**EXERCISE:**
Count the lines in the data below that contain the string "return". Reply with the number only.

**ROWS:**
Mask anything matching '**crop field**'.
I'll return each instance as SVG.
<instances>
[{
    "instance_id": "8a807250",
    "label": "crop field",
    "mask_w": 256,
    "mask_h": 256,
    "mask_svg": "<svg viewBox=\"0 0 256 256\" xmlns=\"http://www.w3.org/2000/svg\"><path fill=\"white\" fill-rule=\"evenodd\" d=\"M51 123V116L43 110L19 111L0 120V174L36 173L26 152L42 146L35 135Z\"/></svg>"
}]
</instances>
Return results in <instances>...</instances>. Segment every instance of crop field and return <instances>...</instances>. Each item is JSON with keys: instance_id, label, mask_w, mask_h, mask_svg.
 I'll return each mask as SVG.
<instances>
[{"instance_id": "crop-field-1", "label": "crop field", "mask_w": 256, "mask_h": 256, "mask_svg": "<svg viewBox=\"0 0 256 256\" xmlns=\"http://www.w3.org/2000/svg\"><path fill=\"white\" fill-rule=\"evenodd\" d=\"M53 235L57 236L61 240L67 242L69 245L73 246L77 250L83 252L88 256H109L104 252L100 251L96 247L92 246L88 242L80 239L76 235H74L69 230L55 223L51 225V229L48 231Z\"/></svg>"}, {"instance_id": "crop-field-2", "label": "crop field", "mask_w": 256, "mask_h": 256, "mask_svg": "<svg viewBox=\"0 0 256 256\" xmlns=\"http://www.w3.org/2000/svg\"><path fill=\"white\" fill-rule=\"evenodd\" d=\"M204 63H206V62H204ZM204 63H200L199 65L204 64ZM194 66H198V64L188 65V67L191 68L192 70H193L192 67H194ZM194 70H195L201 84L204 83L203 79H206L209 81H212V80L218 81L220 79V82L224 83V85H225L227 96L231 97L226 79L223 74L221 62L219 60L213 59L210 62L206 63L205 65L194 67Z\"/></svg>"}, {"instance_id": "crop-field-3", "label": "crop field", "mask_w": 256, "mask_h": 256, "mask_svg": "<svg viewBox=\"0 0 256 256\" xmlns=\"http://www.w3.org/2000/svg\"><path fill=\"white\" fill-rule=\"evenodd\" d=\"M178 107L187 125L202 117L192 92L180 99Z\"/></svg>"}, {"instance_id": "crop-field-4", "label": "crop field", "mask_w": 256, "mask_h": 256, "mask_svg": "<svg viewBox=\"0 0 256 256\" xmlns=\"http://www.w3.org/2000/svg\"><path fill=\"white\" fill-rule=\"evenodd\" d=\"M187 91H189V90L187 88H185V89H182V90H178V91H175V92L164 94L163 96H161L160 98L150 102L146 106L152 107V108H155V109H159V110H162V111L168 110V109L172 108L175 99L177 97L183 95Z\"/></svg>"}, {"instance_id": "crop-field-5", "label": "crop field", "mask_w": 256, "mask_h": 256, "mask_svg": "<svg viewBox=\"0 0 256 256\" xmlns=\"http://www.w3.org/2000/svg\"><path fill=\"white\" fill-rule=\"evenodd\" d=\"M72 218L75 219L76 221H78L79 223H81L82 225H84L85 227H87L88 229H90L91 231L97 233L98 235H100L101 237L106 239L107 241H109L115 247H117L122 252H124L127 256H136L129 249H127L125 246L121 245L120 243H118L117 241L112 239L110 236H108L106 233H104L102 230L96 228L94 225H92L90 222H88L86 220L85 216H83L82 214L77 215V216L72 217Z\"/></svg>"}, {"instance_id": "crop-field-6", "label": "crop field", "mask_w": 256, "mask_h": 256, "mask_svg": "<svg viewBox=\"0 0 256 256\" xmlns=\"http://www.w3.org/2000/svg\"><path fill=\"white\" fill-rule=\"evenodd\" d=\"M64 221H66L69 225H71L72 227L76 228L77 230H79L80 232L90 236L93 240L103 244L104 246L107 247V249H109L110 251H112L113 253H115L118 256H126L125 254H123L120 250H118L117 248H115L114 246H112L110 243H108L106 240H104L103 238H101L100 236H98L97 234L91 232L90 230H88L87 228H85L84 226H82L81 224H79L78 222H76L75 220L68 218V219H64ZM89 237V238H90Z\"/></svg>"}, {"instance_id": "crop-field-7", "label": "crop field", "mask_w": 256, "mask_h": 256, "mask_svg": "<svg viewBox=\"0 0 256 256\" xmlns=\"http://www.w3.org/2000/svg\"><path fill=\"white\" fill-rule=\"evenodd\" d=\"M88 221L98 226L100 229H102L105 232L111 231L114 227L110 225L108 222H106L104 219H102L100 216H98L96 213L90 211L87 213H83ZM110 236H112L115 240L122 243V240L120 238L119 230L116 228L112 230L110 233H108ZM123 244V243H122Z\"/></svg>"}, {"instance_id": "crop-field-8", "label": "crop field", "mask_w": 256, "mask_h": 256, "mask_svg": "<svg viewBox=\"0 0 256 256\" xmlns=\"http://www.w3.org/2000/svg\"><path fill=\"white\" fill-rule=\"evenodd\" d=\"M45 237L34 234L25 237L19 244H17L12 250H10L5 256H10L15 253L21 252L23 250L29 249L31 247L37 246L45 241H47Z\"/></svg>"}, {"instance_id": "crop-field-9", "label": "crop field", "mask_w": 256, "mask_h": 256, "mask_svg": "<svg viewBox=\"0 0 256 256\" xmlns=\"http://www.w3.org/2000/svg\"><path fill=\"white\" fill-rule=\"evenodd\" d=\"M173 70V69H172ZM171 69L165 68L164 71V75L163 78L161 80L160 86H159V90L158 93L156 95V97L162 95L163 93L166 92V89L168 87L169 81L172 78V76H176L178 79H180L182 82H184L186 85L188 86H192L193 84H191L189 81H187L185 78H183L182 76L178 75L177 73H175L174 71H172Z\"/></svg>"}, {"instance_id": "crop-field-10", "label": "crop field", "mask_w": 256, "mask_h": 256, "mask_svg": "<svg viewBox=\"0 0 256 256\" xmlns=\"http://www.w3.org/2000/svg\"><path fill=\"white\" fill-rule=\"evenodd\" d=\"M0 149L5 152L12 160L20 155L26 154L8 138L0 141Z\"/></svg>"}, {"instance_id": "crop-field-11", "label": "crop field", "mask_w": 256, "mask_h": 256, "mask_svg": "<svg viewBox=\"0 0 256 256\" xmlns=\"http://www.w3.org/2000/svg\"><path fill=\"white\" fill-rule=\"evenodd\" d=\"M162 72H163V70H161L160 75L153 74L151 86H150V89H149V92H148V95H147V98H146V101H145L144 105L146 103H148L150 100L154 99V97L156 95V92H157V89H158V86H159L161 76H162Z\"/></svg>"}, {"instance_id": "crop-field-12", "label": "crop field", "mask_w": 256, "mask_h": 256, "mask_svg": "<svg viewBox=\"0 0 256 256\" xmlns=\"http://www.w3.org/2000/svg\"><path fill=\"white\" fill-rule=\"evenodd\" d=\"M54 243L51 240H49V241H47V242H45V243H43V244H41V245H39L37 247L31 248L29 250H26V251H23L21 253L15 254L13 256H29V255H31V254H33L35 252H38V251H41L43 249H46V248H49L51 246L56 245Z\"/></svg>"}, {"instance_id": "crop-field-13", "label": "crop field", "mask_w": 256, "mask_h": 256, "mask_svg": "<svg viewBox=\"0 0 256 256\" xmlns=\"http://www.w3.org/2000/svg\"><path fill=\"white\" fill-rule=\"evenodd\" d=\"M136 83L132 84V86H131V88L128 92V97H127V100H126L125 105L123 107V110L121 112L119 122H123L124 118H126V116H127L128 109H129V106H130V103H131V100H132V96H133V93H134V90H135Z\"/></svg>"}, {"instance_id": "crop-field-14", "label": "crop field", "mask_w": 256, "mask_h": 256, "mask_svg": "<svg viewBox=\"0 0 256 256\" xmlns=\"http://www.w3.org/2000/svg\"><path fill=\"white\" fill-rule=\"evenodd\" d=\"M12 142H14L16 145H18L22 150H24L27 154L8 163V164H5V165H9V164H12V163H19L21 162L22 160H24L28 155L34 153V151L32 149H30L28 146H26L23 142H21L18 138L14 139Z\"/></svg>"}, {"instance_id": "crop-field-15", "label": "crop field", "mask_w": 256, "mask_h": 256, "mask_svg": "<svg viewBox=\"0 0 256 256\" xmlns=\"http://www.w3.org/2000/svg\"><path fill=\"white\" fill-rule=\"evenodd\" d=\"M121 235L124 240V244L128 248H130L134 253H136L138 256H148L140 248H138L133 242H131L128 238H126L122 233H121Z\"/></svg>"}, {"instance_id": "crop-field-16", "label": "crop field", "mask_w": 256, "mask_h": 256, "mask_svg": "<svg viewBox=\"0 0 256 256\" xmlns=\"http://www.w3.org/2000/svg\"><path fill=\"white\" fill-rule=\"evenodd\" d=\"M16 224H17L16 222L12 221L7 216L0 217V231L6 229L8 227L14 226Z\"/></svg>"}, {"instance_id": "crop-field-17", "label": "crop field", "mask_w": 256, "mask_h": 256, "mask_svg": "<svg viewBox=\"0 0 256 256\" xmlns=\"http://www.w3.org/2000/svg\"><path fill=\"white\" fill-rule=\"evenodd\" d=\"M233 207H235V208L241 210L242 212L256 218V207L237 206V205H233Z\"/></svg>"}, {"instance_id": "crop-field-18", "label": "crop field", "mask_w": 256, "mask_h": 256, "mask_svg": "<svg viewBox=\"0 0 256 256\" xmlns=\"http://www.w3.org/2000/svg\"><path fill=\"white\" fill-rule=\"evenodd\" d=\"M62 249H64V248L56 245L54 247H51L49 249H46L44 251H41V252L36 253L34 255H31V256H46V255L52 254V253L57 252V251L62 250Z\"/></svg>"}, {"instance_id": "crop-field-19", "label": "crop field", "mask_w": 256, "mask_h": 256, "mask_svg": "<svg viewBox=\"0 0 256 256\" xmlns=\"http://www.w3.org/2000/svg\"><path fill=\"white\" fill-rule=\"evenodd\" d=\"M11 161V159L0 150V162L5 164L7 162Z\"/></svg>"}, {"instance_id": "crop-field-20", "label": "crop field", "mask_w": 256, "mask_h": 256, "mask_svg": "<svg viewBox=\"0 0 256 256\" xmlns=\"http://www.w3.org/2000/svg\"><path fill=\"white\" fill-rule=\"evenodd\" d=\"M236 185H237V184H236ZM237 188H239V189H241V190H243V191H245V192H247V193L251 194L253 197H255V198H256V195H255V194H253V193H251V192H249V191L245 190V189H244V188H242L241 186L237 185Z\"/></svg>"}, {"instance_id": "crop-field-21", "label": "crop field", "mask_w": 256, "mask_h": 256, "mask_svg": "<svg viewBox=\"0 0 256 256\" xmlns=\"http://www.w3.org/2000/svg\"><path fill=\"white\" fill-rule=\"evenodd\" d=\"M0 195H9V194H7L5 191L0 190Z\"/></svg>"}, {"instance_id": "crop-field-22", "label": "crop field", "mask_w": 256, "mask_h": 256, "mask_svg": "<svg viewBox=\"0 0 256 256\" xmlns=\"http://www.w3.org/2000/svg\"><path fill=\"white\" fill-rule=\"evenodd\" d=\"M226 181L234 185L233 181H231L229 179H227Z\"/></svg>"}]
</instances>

**ANSWER TO THE PROBLEM:**
3